**Task list**
A: In the receptor study summary, update the part starting with "In the current" and going on through "the receptor–spike interfaces.", putting "computational modeling tools" in place of "structural modeling platforms".
B: According to the receptor study summary, which five of the 21 candidate receptors showed high expression in the tissues most affected by SARS-CoV-2?

**Selected excerpt**

Scientists from the Northeastern University, China, and University of Michigan, USA, have recently identified five potential entry receptors for severe acute respiratory syndrome coronavirus 2 (SARS-CoV-2). These receptors specifically express in SARS-CoV-2-infected cells and have a high binding affinity for the viral spike protein. The study is currently available on the bioRxiv* preprint server.
Severe acute respiratory syndrome coronavirus 2 (SARS-CoV-2), the causative pathogen of coronavirus disease 2019 (COVID-19), primarily transmits via respiratory droplets or aerosols and attacks epithelial cells in the upper respiratory tract. The infection is initiated by the interaction between viral spike protein and host cell angiotensin-converting enzyme 2 (ACE2), followed by proteolytic cleavage and priming of the spike protein by host cell protease TMPRSS2.
Despite being the major affected organ, the lungs express relatively lower levels of ACE2 than other organs, including the gastrointestinal tract and kidney. However, studies have shown that only a small proportion of COVID-19 patients develop infections in these tissues, despite the high abundance of ACE2. This highlights the possibility of having other coreceptors that might act in synergy with ACE2 to facilitate SARS-CoV-2 host cell entry.
In the current study, the scientists have aimed to identify ACE2-interacting proteins that are highly expressed in the lungs and other SARS-CoV-2-affected tissues and have high binding affinity for the viral spike protein.
Potential ACE2-interacting proteins and SARS-CoV-2 host cell receptors were identified from the publicly available databases, including BioGRID and STRING. The mRNA and protein expression status of identified receptors was obtained from Human Protein Atlas.
Different structural modeling platforms were used to perform protein-protein docking between identified receptors and SARS-CoV-2 spike; to predict binding affinity between the receptor–spike complexes; and to identify binding hotspots within the receptor–spike interfaces.
A total of 21 candidate receptors for SARS-CoV-2 were identified. These receptors included both ACE2-interacting proteins and SARS-CoV-2 receptors. The expression levels of 21 candidate receptors were measured in human tissues that are mostly affected by SARS-CoV-2, such as the lungs, gastrointestinal tract, kidney, testis, epididymis, cerebral cortex, and gallbladder. Five out of 21 receptors showed high expressions in these tissues. These receptors were CAT, MME, L-SIGN, DC-SIGN, and AGTR2. Specific expression levels of these receptors were associated with the clinical COVID-19 symptoms. This highlights their significance as potential SARS-CoV-2 receptors.
The binding affinities between SARS-CoV-2 spike protein and potential receptors were assessed using complex structural models. The findings revealed that the binding affinities of L-SIGN, CAT, AGTR2, and DC-SIGN for the spike protein were significantly higher than that of ACE2.

**Data extracts**
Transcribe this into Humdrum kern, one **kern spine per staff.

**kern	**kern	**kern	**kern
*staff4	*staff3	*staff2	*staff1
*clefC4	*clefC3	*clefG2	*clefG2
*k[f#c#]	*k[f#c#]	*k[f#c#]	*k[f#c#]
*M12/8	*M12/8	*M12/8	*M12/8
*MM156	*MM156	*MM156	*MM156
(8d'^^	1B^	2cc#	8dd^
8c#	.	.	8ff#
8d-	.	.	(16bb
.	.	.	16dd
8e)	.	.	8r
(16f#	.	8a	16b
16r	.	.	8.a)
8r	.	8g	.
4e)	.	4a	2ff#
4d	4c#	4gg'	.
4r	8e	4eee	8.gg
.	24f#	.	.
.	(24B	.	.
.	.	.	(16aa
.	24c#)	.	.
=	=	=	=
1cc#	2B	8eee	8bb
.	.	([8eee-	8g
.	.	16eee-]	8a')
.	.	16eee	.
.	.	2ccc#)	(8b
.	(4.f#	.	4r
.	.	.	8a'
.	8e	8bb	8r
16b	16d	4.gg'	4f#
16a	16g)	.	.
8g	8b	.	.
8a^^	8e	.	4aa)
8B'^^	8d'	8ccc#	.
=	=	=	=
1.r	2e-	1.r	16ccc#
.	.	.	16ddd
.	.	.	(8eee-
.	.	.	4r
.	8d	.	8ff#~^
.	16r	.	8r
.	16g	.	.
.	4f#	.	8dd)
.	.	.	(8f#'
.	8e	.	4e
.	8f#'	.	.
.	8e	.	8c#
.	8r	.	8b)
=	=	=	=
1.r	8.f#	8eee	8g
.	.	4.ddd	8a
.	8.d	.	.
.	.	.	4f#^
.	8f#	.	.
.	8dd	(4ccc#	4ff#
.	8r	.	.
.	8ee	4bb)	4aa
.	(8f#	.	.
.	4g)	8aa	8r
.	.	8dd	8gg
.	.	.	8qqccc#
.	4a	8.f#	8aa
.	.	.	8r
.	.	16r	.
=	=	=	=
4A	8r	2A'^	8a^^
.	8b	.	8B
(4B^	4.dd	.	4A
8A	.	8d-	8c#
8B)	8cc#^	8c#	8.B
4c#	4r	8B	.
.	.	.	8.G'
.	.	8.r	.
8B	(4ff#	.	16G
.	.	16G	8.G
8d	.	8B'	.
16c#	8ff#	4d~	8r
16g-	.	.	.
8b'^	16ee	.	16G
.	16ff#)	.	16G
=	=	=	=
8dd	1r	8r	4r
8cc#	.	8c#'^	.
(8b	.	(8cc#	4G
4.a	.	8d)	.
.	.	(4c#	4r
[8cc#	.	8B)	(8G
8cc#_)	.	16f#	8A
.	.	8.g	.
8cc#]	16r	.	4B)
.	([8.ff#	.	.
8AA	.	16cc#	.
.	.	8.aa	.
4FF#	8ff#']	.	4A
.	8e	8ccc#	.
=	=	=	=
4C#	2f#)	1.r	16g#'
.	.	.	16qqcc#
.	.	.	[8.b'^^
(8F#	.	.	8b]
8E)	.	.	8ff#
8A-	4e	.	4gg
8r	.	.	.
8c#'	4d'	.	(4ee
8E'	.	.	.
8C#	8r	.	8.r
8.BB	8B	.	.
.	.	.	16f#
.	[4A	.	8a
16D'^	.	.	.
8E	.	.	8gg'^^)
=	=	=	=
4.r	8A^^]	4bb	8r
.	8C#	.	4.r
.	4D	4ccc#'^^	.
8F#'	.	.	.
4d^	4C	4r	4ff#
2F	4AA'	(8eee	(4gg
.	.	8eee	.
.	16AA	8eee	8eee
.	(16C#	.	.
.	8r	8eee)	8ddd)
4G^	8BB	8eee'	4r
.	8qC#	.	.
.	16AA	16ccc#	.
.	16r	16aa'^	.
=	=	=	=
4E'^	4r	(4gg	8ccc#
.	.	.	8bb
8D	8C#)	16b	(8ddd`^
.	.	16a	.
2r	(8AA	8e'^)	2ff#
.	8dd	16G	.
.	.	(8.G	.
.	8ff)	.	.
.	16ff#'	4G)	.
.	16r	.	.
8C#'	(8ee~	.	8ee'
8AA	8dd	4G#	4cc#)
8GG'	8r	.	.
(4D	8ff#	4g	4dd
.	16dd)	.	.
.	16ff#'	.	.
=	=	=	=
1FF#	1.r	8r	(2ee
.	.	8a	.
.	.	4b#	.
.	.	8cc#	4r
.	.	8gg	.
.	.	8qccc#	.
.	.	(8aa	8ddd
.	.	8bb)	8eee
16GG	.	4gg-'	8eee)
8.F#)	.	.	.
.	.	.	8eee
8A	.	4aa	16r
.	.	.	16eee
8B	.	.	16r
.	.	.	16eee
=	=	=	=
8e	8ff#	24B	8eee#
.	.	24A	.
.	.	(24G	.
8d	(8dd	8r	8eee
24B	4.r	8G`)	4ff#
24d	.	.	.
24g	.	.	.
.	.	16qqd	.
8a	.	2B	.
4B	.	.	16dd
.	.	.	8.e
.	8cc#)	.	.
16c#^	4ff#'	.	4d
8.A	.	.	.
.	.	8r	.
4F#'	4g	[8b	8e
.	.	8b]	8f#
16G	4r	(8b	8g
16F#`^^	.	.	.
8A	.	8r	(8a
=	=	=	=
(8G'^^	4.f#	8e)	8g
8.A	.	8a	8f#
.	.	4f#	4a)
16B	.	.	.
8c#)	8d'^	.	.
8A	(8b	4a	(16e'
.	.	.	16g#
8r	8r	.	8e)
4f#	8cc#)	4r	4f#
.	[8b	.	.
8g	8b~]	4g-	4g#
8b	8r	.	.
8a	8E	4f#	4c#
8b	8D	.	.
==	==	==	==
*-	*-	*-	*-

**Responses per task**
A:
In the current study, the scientists have aimed to identify ACE2-interacting proteins that are highly expressed in the lungs and other SARS-CoV-2-affected tissues and have high binding affinity for the viral spike protein.
Potential ACE2-interacting proteins and SARS-CoV-2 host cell receptors were identified from the publicly available databases, including BioGRID and STRING. The mRNA and protein expression status of identified receptors was obtained from Human Protein Atlas.
Different computational modeling tools were used to perform protein-protein docking between identified receptors and SARS-CoV-2 spike; to predict binding affinity between the receptor–spike complexes; and to identify binding hotspots within the receptor–spike interfaces.

B: CAT, MME, L-SIGN, DC-SIGN, and AGTR2